City to rule on the future of crumbled building today

May 22, 2000|By Mike Farabaugh | Mike Farabaugh,SUN STAFF

The owners of a Union Square tavern expect to learn today if the city will tear down what is left of their $125,000 investment, which partially collapsed Saturday, or risk bracing rear and side walls so repairs can be made.

None of the workers installing wallboard inside the 160-year-old building at Little Hollins Street and Arlington Avenue in Southwest Baltimore was injured when a major portion of the front wall suddenly caved in. A neighborhood resident, who had just left Glen and Nan's Beer Garden and Cafe with a cup of coffee, suffered a head injury that required stitches, according to fire officials.
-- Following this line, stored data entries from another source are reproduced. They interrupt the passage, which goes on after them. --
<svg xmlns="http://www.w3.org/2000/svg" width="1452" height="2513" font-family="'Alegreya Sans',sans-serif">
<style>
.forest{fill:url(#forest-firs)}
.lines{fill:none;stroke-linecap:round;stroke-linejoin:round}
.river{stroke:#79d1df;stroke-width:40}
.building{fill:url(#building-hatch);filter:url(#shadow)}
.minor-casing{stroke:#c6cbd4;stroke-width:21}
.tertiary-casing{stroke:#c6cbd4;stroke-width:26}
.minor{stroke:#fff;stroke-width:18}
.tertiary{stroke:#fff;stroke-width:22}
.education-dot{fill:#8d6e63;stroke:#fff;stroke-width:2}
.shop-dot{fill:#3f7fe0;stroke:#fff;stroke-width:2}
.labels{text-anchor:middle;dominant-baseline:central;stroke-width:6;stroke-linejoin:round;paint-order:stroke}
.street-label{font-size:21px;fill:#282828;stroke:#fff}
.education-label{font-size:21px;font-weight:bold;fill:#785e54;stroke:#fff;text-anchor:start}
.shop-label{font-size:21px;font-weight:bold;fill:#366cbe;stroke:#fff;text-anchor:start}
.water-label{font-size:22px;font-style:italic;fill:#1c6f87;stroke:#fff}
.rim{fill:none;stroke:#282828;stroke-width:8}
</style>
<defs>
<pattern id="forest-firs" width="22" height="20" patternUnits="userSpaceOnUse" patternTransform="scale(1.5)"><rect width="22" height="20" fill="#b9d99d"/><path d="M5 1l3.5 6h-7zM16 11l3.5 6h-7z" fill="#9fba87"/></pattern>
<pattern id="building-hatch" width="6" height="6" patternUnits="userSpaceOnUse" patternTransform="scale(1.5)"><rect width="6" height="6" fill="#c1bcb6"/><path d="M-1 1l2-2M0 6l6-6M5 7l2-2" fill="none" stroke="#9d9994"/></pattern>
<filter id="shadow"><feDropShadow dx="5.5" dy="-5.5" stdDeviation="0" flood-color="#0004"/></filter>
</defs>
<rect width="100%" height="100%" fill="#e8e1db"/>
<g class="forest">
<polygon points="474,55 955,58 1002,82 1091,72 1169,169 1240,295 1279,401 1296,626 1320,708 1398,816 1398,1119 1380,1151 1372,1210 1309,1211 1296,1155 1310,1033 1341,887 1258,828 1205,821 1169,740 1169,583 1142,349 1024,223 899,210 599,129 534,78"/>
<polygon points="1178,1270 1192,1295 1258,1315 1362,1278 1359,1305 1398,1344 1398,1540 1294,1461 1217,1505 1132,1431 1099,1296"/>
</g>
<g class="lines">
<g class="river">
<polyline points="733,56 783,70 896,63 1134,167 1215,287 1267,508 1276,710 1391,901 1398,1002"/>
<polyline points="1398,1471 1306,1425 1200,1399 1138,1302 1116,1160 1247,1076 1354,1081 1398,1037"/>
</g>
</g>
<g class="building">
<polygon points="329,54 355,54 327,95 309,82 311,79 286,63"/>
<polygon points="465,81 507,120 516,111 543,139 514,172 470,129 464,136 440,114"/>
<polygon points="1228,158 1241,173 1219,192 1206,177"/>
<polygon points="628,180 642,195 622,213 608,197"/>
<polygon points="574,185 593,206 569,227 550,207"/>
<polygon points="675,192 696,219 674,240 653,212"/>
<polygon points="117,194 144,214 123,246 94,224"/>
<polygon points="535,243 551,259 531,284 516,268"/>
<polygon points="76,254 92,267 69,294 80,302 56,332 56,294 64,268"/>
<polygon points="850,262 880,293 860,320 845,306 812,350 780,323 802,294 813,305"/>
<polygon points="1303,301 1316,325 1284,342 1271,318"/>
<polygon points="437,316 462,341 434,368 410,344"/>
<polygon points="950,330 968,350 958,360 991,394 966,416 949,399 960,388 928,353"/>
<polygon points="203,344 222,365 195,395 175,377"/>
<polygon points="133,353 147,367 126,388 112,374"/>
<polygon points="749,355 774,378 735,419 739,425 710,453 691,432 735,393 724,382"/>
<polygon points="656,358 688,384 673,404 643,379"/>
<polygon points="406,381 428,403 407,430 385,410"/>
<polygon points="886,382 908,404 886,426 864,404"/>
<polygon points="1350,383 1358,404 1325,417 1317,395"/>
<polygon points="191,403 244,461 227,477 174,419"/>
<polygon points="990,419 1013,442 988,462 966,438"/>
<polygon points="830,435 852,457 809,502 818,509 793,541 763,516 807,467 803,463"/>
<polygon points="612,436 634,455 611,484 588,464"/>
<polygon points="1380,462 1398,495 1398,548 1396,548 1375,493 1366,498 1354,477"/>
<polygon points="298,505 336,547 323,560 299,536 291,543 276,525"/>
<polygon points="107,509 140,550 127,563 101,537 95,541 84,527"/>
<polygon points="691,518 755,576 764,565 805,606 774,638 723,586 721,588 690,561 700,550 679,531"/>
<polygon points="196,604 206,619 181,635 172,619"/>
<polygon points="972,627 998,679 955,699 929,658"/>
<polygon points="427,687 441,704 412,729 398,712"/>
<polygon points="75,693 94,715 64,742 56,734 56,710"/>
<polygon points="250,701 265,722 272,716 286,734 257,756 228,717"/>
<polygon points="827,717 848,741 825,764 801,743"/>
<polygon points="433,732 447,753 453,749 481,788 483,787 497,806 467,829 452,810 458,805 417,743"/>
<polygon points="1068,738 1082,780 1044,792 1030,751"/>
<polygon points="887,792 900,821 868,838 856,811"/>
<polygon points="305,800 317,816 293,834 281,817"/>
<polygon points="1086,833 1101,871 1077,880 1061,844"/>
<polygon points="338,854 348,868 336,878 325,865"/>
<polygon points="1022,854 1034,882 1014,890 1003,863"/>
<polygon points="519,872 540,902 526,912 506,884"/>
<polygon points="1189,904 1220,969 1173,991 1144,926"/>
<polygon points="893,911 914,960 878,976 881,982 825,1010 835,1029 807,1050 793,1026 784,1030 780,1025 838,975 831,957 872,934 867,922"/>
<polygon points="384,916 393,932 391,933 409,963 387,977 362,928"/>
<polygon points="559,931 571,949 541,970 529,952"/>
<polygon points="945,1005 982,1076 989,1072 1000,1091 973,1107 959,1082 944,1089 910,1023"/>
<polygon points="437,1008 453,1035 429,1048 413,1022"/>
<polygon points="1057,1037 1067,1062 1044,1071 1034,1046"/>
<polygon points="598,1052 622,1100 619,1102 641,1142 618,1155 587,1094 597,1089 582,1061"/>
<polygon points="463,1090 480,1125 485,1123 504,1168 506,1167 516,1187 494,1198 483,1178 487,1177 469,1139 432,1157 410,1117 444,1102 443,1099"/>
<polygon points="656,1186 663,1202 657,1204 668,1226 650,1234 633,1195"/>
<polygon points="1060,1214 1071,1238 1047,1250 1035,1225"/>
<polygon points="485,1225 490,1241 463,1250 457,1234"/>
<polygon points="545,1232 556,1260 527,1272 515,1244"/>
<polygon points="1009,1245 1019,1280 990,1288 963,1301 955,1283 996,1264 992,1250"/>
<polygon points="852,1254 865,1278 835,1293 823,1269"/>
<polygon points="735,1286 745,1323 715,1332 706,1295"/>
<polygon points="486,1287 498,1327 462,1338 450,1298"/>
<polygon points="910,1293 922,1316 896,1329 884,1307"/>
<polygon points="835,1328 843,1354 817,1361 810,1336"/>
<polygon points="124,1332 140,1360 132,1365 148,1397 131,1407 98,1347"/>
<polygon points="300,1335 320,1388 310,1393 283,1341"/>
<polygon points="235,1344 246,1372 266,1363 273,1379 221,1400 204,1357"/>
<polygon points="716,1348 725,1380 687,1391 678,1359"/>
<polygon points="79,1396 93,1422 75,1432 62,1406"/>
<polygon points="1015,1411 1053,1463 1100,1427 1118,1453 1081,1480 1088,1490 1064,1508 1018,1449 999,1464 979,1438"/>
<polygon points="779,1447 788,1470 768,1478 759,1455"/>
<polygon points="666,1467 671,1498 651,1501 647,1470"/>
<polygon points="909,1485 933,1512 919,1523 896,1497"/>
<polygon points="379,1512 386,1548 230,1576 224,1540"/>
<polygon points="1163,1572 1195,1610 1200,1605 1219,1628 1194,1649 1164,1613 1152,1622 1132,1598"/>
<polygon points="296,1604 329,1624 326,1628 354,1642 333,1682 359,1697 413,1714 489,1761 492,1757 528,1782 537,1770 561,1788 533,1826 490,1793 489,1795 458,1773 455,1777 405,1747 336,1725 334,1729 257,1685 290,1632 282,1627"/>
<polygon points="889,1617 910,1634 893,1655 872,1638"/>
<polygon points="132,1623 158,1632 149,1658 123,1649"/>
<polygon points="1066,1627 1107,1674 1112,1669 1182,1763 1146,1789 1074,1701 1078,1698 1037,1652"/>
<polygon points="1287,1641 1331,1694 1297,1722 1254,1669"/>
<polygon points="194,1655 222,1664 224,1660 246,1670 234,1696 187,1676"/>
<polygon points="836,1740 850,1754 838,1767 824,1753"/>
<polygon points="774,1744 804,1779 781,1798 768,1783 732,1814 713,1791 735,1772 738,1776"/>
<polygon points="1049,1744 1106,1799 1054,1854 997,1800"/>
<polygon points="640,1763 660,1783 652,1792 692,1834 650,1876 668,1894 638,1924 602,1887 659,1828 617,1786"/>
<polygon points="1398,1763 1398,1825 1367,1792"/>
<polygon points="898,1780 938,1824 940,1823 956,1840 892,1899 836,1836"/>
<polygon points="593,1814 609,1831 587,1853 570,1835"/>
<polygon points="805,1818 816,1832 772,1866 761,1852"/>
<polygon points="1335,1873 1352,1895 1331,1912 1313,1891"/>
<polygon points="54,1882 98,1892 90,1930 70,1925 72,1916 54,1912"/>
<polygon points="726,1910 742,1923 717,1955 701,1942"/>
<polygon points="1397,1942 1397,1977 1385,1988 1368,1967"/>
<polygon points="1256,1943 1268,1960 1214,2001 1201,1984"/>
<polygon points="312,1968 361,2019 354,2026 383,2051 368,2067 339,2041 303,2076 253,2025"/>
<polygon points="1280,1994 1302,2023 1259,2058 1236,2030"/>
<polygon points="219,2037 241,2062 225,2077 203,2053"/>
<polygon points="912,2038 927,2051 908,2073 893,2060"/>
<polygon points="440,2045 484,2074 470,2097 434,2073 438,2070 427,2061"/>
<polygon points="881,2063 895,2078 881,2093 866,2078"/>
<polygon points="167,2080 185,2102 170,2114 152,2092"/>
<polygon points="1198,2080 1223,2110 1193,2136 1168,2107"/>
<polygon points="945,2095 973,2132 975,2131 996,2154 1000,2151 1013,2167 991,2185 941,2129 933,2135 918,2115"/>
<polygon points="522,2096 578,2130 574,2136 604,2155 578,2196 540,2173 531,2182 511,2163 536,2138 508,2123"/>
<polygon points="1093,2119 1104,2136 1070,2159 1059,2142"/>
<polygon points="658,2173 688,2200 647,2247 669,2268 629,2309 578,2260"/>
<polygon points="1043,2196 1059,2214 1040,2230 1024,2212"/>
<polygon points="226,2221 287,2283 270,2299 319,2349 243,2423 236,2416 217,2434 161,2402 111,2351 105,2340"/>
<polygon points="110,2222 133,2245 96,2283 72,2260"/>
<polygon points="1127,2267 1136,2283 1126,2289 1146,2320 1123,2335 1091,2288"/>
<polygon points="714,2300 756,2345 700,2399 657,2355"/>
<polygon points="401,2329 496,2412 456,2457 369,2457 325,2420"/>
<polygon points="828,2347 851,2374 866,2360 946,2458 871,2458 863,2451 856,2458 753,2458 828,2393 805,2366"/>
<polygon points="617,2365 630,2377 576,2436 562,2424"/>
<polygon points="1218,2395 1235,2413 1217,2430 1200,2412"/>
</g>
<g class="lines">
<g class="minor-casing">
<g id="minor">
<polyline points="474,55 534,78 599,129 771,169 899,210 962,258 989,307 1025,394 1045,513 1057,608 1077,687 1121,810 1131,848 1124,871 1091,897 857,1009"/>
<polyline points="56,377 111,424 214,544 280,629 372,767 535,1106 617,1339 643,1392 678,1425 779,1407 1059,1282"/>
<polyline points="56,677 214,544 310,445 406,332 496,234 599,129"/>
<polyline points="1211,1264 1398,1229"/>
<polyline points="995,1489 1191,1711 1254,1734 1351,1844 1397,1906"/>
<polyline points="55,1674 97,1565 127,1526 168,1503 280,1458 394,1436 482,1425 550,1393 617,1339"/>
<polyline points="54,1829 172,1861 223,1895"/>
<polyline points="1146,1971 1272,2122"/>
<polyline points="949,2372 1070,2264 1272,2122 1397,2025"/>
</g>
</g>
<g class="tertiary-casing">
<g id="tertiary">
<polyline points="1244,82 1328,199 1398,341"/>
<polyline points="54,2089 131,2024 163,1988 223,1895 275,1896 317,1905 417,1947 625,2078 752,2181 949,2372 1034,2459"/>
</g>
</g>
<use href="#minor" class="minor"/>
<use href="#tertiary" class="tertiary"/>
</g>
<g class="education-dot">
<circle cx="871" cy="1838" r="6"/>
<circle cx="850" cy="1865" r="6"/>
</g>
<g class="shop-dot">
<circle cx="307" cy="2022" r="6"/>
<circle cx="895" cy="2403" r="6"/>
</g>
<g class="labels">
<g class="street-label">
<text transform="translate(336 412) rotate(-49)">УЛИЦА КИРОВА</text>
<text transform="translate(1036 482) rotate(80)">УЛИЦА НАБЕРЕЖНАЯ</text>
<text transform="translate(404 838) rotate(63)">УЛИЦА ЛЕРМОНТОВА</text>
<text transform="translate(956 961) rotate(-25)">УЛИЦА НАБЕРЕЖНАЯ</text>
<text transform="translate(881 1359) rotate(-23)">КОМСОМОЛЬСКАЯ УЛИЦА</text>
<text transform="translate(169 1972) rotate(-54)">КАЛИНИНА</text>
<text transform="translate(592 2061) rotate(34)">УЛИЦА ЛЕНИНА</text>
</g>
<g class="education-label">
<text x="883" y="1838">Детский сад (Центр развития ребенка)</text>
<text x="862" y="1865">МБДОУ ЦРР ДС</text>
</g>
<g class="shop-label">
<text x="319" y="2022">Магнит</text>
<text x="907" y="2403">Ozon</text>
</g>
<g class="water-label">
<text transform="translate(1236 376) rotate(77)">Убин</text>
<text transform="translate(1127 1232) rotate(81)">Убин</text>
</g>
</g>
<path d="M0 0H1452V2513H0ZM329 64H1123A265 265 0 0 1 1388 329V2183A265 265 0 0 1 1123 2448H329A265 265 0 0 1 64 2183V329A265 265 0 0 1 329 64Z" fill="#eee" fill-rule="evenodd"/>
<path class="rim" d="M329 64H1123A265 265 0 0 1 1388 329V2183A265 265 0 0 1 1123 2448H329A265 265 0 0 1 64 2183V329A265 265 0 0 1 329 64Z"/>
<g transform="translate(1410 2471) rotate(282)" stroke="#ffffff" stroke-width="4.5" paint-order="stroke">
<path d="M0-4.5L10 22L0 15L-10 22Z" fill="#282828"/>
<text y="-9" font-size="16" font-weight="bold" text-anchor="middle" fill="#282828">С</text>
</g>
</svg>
"We had a private engineer take a look at it [yesterday] and he said it would be risky to try to save the building, but it might be possible," said Glen Taylor, one of the owners who lives across Arlington Avenue from the tavern. "I blame the people from CHAP [Committee for Historical and Architectural Preservation] because they wouldn't let us do what we wanted to do."

Attempts to reach officials of CHAP, a municipal agency, were unsuccessful yesterday.

Taylor and co-owner Nan Bosley said they wanted to install metal doors and windows, but were told by CHAP officials that they had to retain the wood.

Taylor said he had rebuilt a section in the back of the building after repairing brick and replacing mortar. He wanted to do that in the front, removing windows and installing brick or cinder block with a brick facade.

"They wouldn't let us do it that way," he said.

If city officials decide the structure must be razed, Taylor and Bosley said it wouldn't end their dream "to restore life in the neighborhood."

"If I have to rebuild, I will, but with a two-story building, and I'll move in and live on the second floor," Taylor said. "I've lived here 40 years."